Dillon-Watson v. State (4th Disctrict Court of Appeals, May 18th, 2011).

Facts: A Sheriff's deputy was dispatched after an anonymous call regarding a female selling drugs to her ex-boyfriend seated in a gold Maxima presently in a Wal–Mart parking lot. The deputy found a gold Maxima in the lot with a female in the driver's seat and approached the vehicle. The Defendant was seated in the car with her ex-husband. The deputy, asked what they were doing. The Defendant told him that she and her ex-husband were exchanging their child, because the parking lot was a neutral spot. There was a child in a car seat in the back. The deputy then told them about the anonymous tip, and the couple laughed. The deputy called for backup and told them, “I'd like to see your ID's and I'll just take a quick look at your vehicles and if everything checks out okay, you guys will be good to go.” Both of them provided the officer with identification. He went to the teletype and checked their backgrounds. It took between five and ten minutes to get the teletype results. When he finished, the deputy told them that “you guys came back [with no warrants].” He then said, “Let me just take a quick look at your vehicles, and then if you guys are good, you'll be on your way.” They said, “Okay, yeah, go ahead.” The deputy found drugs in a clear bag under the driver's front seat where the Defedant was seated, and she was charged with possession.  The deputy testified that he believed he was performing an investigative stop when he approached the vehicle. Because the tipster's description matched Dillon–Watson, she would not have been free to leave. If Dillon–Watson had attempted to leave the scene, he would have issued a BOLO for her. And while he could not state how Dillon–Watson expressed assent to search her vehicle, he maintained that he had consent.

The state admitted at the hearing on the motion to suppress that it could not justify an investigatory stop based upon the anonymous tip. It argued, however, that the stop constituted a consensual encounter, and Dillon–Watson consented to the search of her vehicle. The defense maintained that the stop was investigatory, and Dillon–Watson did not voluntarily consent to the search. The trial court denied the motion to suppress and the Defendant appealed.

Holding: First, the Court discussed what a "consensual encounter" is: it involves “minimal police contact.”  A citizen may either voluntarily comply with a police officer's requests or choose to ignore them.  The citizen is free to leave. On the other hand, a person is seized in the constitutional sense when, based upon all the circumstances, a reasonable person would not feel free to leave. 
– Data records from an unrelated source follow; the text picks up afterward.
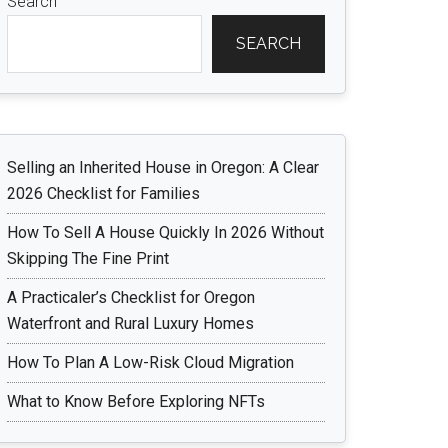
Search
SEARCH
Selling an Inherited House in Oregon: A Clear
2026 Checklist for Families
How To Sell A House Quickly In 2026 Without
Skipping The Fine Print
A Practicaler’s Checklist for Oregon
Waterfront and Rural Luxury Homes
How To Plan A Low-Risk Cloud Migration
What to Know Before Exploring NFTs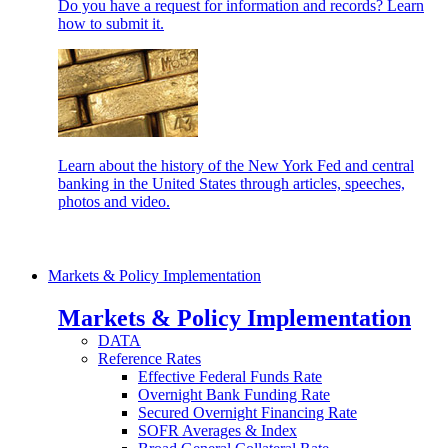
Do you have a request for information and records? Learn
how to submit it.
Learn about the history of the New York Fed and central
banking in the United States through articles, speeches,
photos and video.
Markets & Policy Implementation
Markets & Policy Implementation
DATA
Reference Rates
Effective Federal Funds Rate
Overnight Bank Funding Rate
Secured Overnight Financing Rate
SOFR Averages & Index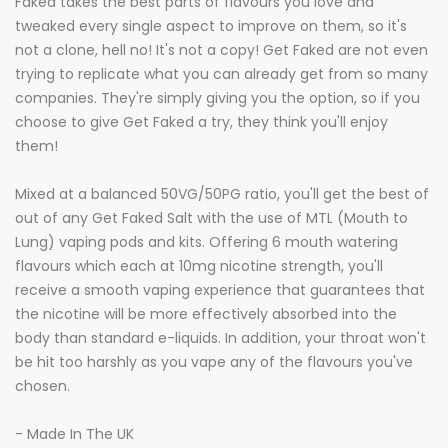
Faked takes the best parts of flavours you love and
tweaked every single aspect to improve on them, so it's
not a clone, hell no! It's not a copy! Get Faked are not even
trying to replicate what you can already get from so many
companies. They're simply giving you the option, so if you
choose to give Get Faked a try, they think you'll enjoy
them!
Mixed at a balanced 50VG/50PG ratio, you'll get the best of
out of any Get Faked Salt with the use of MTL (Mouth to
Lung) vaping pods and kits. Offering 6 mouth watering
flavours which each at 10mg nicotine strength, you'll
receive a smooth vaping experience that guarantees that
the nicotine will be more effectively absorbed into the
body than standard e-liquids. In addition, your throat won't
be hit too harshly as you vape any of the flavours you've
chosen.
- Made In The UK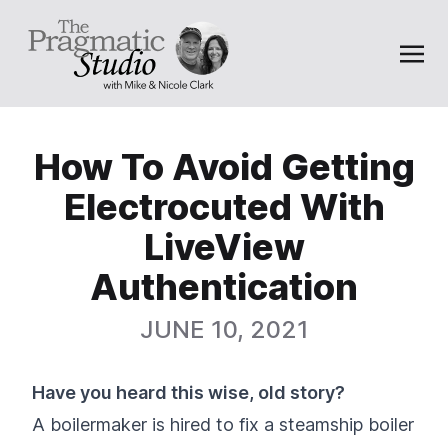
How To Avoid Getting
Electrocuted With
LiveView
Authentication
JUNE 10, 2021
Have you heard this wise, old story?
A boilermaker is hired to fix a steamship boiler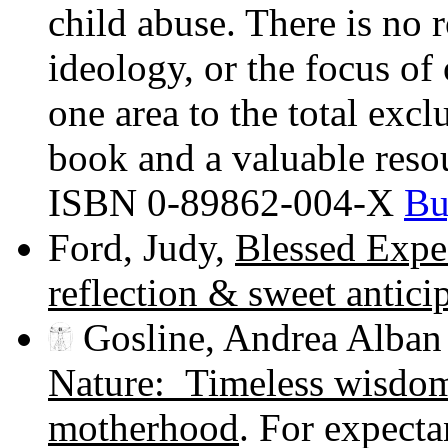
child abuse. There is no 
ideology, or the focus of
one area to the total excl
book and a valuable reso
ISBN 0-89862-004-X
Bu
Ford, Judy,
Blessed Expe
reflection & sweet antici
Gosline, Andrea Alban
Nature: Timeless wisdom 
motherhood
. For expecta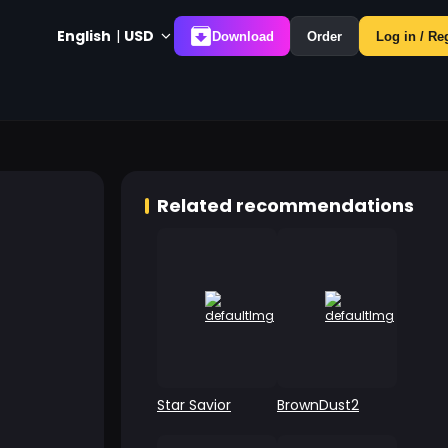
English
|
USD
Download
Order
Log in / Re
Related recommendations
Star Savior
BrownDust2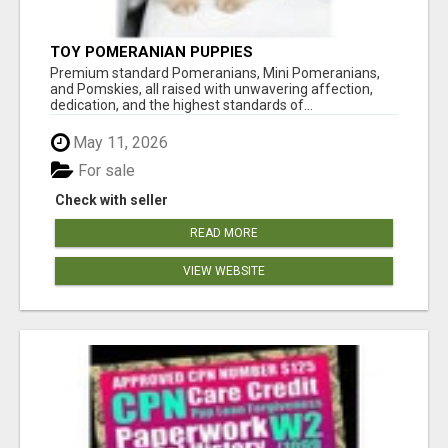
TOY POMERANIAN PUPPIES
Premium standard Pomeranians, Mini Pomeranians,
and Pomskies, all raised with unwavering affection,
dedication, and the highest standards of...
May 11, 2026
For sale
Check with seller
READ MORE
VIEW WEBSITE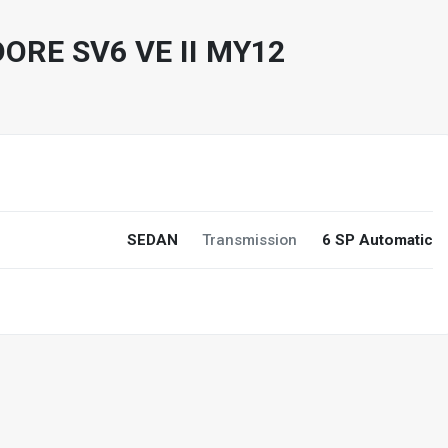
RE SV6 VE II MY12
0
SEDAN
Transmission
6 SP Automatic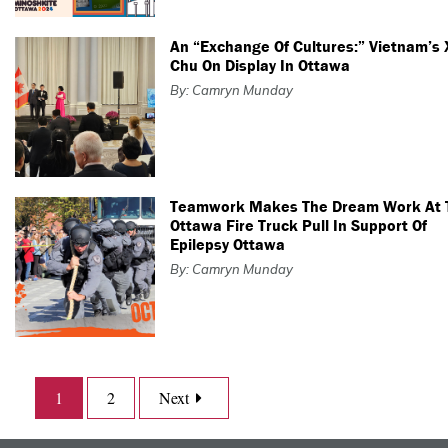
An “Exchange Of Cultures:” Vietnam’s
Chu On Display In Ottawa
By: Camryn Munday
Teamwork Makes The Dream Work At 
Ottawa Fire Truck Pull In Support Of
Epilepsy Ottawa
By: Camryn Munday
1
2
Next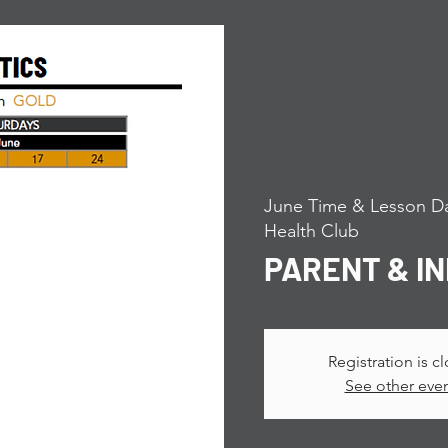
June Time & Lesson Da
Health Club
PARENT & I
Registration is c
See other eve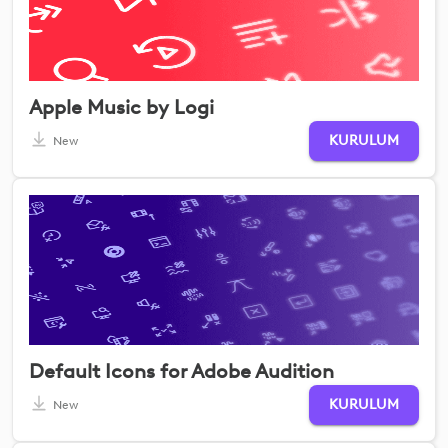
Apple Music by Logi
KURULUM
New
Default Icons for Adobe Audition
KURULUM
New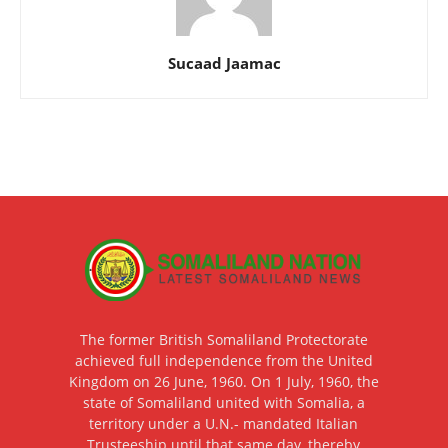
Sucaad Jaamac
The former British Somaliland Protectorate
achieved full independence from the United
Kingdom on 26 June, 1960. On 1 July, 1960, the
state of Somaliland united with Somalia, a
territory under a U.N.- mandated Italian
Trusteeship until that same day, thereby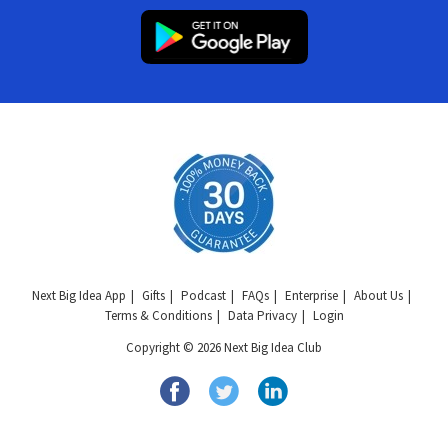
Next Big Idea App
Gifts
Podcast
FAQs
Enterprise
About Us
Terms & Conditions
Data Privacy
Login
Copyright © 2026 Next Big Idea Club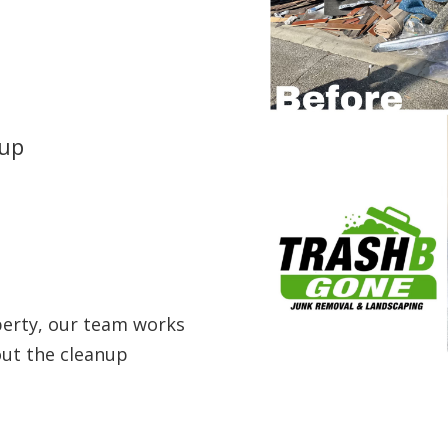
nup
perty, our team works
out the cleanup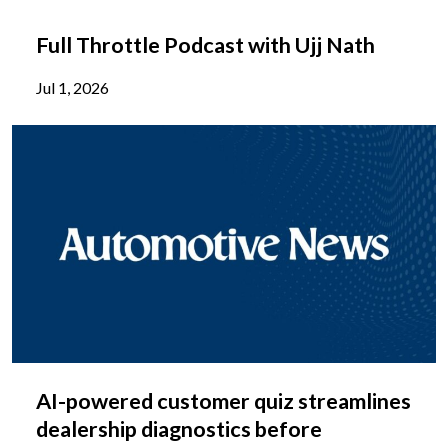
Full Throttle Podcast with Ujj Nath
Jul 1, 2026
AI-powered customer quiz streamlines
dealership diagnostics before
In this case the totality of the circumstances show that the “consent” to search the vehicle was not voluntary, if there was consent at all.  First, the deputy indentified the defendant as a possible criminal suspect.  Then, the deputy continually placed additional requests and demands on the defendant after each previous request came up negative.  Thus, the Court held that the search of the vehicle was not based upon a voluntary consent, and that the search violated the appellant's Fourth Amendment rights. The case was reverse and remand with directions to vacate the Defendant's convictions and discharge her.